EXERCISE INPUT →
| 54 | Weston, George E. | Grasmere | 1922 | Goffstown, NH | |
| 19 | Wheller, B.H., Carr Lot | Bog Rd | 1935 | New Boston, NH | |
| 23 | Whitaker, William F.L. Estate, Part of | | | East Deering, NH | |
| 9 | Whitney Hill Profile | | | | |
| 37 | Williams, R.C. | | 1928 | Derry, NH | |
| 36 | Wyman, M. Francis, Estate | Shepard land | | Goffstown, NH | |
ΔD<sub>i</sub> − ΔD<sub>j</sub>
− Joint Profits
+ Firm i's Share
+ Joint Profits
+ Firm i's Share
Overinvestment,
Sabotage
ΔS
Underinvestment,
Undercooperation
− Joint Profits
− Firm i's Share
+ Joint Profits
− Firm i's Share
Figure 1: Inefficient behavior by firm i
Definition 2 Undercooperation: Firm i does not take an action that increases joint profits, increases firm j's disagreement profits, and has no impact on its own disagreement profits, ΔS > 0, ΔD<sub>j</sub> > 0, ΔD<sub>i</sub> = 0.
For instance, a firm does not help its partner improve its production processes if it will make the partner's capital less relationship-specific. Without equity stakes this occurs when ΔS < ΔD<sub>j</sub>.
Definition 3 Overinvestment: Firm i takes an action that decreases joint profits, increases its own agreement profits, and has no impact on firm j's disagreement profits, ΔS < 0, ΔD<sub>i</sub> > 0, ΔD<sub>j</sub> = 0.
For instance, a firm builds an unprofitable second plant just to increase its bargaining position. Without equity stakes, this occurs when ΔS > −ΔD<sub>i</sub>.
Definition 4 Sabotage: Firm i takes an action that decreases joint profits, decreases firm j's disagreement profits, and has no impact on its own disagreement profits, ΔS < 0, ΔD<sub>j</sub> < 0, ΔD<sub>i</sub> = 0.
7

AIM OF THE TASK →
What is needed is a word-for-word copy of all the material.

THE COMPLETED TASK →
| 54 | Weston, George E. | Grasmere | 1922 | Goffstown, NH | |
| 19 | Wheller, B.H., Carr Lot | Bog Rd | 1935 | New Boston, NH | |
| 23 | Whitaker, William F.L. Estate, Part of | | | East Deering, NH | |
| 9 | Whitney Hill Profile | | | | |
| 37 | Williams, R.C. | | 1928 | Derry, NH | |
| 36 | Wyman, M. Francis, Estate | Shepard land | | Goffstown, NH | |
ΔD<sub>i</sub> − ΔD<sub>j</sub>
− Joint Profits
+ Firm i's Share
+ Joint Profits
+ Firm i's Share
Overinvestment,
Sabotage
ΔS
Underinvestment,
Undercooperation
− Joint Profits
− Firm i's Share
+ Joint Profits
− Firm i's Share
Figure 1: Inefficient behavior by firm i
Definition 2 Undercooperation: Firm i does not take an action that increases joint profits, increases firm j's disagreement profits, and has no impact on its own disagreement profits, ΔS > 0, ΔD<sub>j</sub> > 0, ΔD<sub>i</sub> = 0.
For instance, a firm does not help its partner improve its production processes if it will make the partner's capital less relationship-specific. Without equity stakes this occurs when ΔS < ΔD<sub>j</sub>.
Definition 3 Overinvestment: Firm i takes an action that decreases joint profits, increases its own agreement profits, and has no impact on firm j's disagreement profits, ΔS < 0, ΔD<sub>i</sub> > 0, ΔD<sub>j</sub> = 0.
For instance, a firm builds an unprofitable second plant just to increase its bargaining position. Without equity stakes, this occurs when ΔS > −ΔD<sub>i</sub>.
Definition 4 Sabotage: Firm i takes an action that decreases joint profits, decreases firm j's disagreement profits, and has no impact on its own disagreement profits, ΔS < 0, ΔD<sub>j</sub> < 0, ΔD<sub>i</sub> = 0.
7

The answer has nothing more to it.